Problem to work on: Below is a listing; restate from it, character for character, the lines beginning at the line holding "DAS-35, due: Apr 1 -> Apr 6" and ending at the line holding "#3104, status: Closed -> Resolved", both included.

Information shown:
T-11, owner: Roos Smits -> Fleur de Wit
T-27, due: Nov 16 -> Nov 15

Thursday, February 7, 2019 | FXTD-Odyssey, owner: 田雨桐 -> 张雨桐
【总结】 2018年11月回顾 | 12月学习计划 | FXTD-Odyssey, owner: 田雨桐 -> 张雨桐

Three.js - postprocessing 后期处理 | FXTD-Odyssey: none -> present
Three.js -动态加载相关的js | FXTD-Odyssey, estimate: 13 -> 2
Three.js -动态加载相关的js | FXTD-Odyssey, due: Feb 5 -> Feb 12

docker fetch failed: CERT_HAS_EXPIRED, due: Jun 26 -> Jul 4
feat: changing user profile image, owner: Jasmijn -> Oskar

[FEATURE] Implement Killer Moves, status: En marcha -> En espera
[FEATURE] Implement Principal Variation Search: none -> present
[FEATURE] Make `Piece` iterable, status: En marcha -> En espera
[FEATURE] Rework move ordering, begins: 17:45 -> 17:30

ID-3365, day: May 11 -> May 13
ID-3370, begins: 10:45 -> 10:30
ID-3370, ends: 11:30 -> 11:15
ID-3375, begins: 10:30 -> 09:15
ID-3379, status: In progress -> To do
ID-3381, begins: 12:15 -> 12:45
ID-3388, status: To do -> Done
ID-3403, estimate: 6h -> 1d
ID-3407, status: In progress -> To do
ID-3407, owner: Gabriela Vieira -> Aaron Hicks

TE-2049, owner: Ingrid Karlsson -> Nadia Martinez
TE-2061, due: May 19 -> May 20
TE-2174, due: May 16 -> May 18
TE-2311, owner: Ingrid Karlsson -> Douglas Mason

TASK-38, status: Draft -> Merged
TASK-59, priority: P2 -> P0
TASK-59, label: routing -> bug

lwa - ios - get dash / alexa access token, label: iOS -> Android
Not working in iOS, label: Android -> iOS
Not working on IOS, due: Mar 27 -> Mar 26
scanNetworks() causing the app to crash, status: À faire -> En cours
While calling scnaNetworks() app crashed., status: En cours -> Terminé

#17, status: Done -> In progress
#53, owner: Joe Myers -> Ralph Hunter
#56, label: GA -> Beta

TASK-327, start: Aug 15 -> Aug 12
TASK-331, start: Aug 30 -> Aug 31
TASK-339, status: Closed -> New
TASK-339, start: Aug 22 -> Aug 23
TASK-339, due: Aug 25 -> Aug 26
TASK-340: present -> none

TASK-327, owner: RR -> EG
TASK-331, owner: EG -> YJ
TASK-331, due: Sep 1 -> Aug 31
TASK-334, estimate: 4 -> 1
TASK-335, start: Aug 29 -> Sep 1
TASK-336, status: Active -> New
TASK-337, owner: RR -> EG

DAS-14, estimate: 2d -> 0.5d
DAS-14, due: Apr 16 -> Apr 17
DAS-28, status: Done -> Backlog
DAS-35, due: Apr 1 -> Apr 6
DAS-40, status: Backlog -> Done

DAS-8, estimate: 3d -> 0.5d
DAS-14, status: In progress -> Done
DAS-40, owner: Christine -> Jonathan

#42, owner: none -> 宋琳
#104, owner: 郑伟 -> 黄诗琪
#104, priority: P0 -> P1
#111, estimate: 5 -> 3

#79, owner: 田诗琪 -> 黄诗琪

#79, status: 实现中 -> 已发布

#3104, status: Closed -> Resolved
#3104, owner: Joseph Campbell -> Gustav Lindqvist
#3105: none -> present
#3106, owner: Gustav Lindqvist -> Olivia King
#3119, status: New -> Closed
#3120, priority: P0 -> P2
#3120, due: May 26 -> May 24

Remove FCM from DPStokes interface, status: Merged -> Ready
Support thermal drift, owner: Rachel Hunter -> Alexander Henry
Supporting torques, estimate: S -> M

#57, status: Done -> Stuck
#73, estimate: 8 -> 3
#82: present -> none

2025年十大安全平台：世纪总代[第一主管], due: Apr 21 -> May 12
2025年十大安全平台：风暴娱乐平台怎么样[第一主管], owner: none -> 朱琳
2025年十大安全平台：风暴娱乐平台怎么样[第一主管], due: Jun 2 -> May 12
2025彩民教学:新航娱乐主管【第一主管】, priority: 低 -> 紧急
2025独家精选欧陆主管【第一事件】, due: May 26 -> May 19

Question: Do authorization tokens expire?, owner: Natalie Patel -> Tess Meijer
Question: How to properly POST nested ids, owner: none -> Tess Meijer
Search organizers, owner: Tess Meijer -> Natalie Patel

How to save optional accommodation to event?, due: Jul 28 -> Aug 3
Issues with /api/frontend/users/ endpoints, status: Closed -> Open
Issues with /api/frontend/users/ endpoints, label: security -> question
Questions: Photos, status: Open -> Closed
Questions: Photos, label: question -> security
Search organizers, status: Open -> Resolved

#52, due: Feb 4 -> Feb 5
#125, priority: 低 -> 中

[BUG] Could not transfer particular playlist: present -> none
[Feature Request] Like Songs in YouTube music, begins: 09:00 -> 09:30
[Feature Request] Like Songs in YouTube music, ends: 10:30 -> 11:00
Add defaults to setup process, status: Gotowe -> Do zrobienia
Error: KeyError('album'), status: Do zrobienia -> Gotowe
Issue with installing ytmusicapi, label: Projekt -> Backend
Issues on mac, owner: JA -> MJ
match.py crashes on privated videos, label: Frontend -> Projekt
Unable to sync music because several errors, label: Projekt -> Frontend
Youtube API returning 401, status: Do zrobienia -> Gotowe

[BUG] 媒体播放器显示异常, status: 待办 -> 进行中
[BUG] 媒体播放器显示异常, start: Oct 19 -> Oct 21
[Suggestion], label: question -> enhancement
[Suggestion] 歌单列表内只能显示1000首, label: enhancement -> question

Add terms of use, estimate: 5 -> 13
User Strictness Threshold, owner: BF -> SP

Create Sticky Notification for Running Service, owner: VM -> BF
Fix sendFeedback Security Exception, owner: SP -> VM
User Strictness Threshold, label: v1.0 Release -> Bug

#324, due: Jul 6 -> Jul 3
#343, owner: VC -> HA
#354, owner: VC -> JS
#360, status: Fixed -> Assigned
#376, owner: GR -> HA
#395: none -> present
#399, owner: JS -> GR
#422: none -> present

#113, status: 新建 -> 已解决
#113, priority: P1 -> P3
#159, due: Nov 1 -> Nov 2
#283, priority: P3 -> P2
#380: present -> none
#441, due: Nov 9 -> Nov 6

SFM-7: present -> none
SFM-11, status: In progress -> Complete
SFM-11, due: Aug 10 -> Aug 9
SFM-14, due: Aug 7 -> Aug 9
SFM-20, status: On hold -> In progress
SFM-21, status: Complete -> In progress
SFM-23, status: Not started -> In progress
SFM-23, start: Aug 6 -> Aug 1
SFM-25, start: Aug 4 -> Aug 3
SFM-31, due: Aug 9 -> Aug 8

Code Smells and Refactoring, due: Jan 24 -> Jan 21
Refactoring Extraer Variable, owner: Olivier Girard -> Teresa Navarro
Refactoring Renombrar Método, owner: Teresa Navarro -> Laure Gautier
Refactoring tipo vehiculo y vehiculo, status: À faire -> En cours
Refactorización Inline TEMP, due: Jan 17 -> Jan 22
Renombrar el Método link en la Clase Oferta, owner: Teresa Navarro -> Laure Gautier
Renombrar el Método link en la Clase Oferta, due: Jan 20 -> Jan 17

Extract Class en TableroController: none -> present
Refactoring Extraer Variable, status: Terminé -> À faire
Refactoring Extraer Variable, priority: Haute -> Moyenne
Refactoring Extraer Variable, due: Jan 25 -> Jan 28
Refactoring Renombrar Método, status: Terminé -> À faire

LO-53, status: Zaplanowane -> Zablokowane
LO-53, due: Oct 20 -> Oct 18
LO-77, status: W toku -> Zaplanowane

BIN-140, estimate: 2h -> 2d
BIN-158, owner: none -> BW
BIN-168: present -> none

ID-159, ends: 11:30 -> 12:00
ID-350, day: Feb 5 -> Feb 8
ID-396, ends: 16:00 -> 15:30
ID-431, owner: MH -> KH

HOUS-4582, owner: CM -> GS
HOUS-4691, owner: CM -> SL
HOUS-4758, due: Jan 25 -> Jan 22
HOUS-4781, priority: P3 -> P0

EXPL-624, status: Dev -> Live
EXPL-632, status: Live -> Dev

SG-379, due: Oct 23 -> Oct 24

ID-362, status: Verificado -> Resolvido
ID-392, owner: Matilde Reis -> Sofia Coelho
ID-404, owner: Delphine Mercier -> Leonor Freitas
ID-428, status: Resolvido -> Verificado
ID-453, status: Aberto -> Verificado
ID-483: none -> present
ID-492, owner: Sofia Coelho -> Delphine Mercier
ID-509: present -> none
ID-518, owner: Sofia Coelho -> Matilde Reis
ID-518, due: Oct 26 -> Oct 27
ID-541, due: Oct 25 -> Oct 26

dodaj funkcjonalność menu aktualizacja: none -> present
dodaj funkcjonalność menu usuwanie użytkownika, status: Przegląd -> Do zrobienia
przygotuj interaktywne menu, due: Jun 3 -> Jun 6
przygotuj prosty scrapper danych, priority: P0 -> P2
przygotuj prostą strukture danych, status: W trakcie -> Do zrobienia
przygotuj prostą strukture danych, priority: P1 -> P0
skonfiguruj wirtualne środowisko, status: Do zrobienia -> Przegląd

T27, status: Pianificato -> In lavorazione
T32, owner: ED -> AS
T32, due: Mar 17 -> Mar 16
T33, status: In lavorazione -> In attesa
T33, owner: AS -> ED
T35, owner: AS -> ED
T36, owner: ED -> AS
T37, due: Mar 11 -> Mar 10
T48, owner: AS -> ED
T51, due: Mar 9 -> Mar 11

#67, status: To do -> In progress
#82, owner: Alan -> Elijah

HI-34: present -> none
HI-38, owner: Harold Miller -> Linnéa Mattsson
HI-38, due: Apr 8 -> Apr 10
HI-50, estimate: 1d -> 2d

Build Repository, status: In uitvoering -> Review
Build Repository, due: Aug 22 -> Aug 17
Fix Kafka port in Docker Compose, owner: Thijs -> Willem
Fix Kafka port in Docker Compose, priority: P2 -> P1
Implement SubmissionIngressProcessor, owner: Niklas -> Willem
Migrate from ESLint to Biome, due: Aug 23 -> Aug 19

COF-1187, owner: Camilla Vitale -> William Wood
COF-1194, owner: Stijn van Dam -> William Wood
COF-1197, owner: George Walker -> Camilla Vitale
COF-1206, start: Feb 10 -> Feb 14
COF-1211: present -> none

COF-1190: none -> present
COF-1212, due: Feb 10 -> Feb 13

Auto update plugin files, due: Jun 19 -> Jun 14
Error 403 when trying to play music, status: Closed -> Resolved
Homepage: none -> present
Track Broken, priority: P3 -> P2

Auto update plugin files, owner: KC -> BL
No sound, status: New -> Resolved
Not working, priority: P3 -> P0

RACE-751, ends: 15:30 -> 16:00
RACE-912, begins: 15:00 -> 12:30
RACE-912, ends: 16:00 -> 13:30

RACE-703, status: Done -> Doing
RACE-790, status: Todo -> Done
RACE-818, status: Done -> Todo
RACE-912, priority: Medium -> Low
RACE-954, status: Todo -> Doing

Reply to the exercise:
DAS-35, due: Apr 1 -> Apr 6
DAS-40, status: Backlog -> Done

DAS-8, estimate: 3d -> 0.5d
DAS-14, status: In progress -> Done
DAS-40, owner: Christine -> Jonathan

#42, owner: none -> 宋琳
#104, owner: 郑伟 -> 黄诗琪
#104, priority: P0 -> P1
#111, estimate: 5 -> 3

#79, owner: 田诗琪 -> 黄诗琪

#79, status: 实现中 -> 已发布

#3104, status: Closed -> Resolved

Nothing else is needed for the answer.